How do you verify the identity: 1 - cos 2x = tan x sin 2x?

Apr 16, 2018

Here's how I proved it:

Explanation:

$1 - \cos 2 x = \tan x \sin 2 x$

I'll prove using the right hand side of the equation.

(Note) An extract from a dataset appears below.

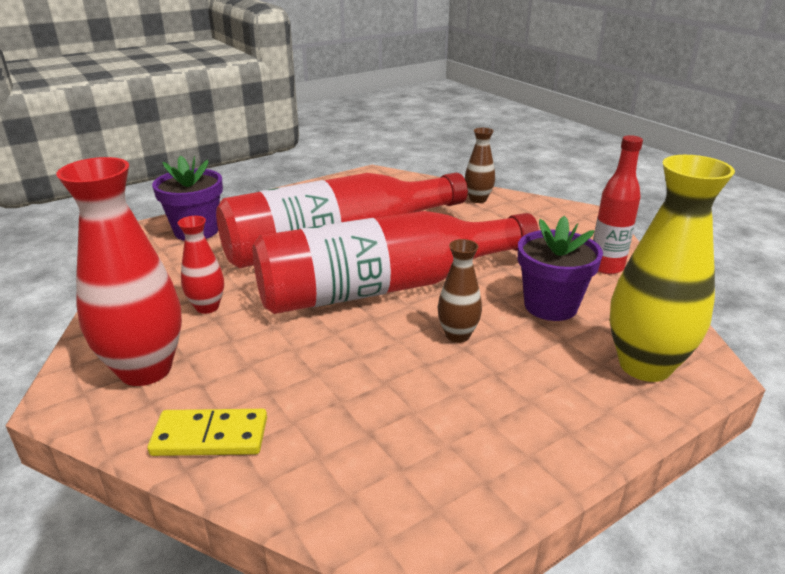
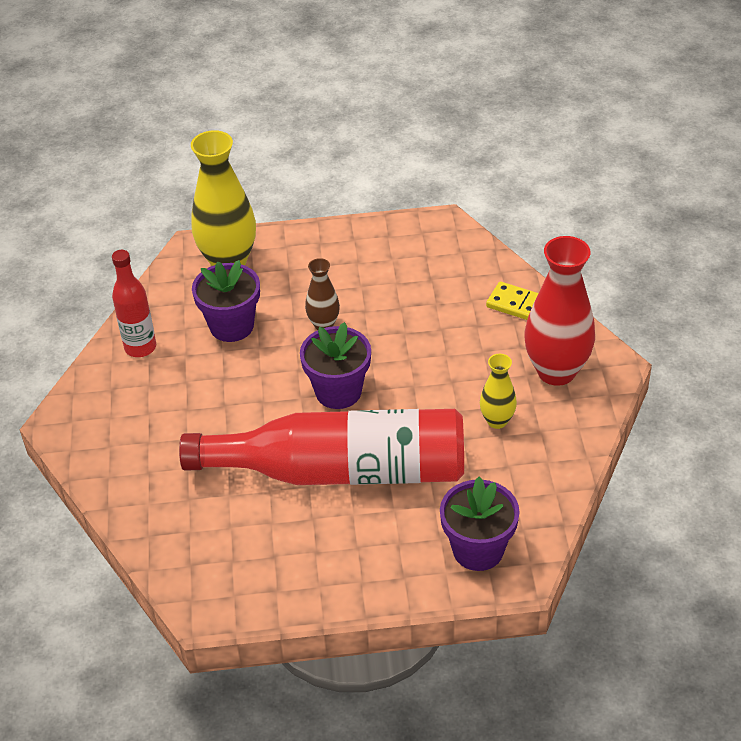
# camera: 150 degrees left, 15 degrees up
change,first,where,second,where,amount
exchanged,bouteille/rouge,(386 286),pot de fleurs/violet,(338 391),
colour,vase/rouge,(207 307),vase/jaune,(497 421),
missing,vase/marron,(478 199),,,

From the double angle identities, $\sin 2 x = 2 \sin x \cos x$:
$\quad \quad \quad \quad \quad \quad \quad \quad \quad = \sin \frac{x}{\cos} x \cdot 2 \sin x \cos x$

Combine by multiplying:
$\quad \quad \quad \quad \quad \quad \quad \quad \quad = \frac{2 {\sin}^{2} x \cancel{\cos x}}{\cancel{\cos x}}$

$\quad \quad \quad \quad \quad \quad \quad \quad \quad = 2 {\sin}^{2} x$

From the Pythagorean Identities, ${\sin}^{2} x = 1 - {\cos}^{2} x$:
$\quad \quad \quad \quad \quad \quad \quad \quad \quad = 2 \left(1 - {\cos}^{2} x\right)$

Simplify:
$\quad \quad \quad \quad \quad \quad \quad \quad \quad = 2 - 2 {\cos}^{2} x$

Factor out a $- 1$:
$\quad \quad \quad \quad \quad \quad \quad \quad \quad = - 1 \left(- 2 + 2 {\cos}^{2} x\right)$

Since we need $2 {\cos}^{2} x - 1$ to get $\cos 2 x$, let's rewrite it so that we can get that:
$\quad \quad \quad \quad \quad \quad \quad \quad \quad = - 1 \left(- 1 + 2 {\cos}^{2} x - 1\right)$

From the double angle identities, ${\cos}^{2} x - 1 = \cos 2 x$:
$\quad \quad \quad \quad \quad \quad \quad \quad \quad = - 1 \left(- 1 + \cos 2 x\right)$

Finally:
$1 - \cos 2 x = 1 - \cos 2 x$

We have proved that $1 - \cos 2 x = \tan x \sin 2 x$.

Hope this helps!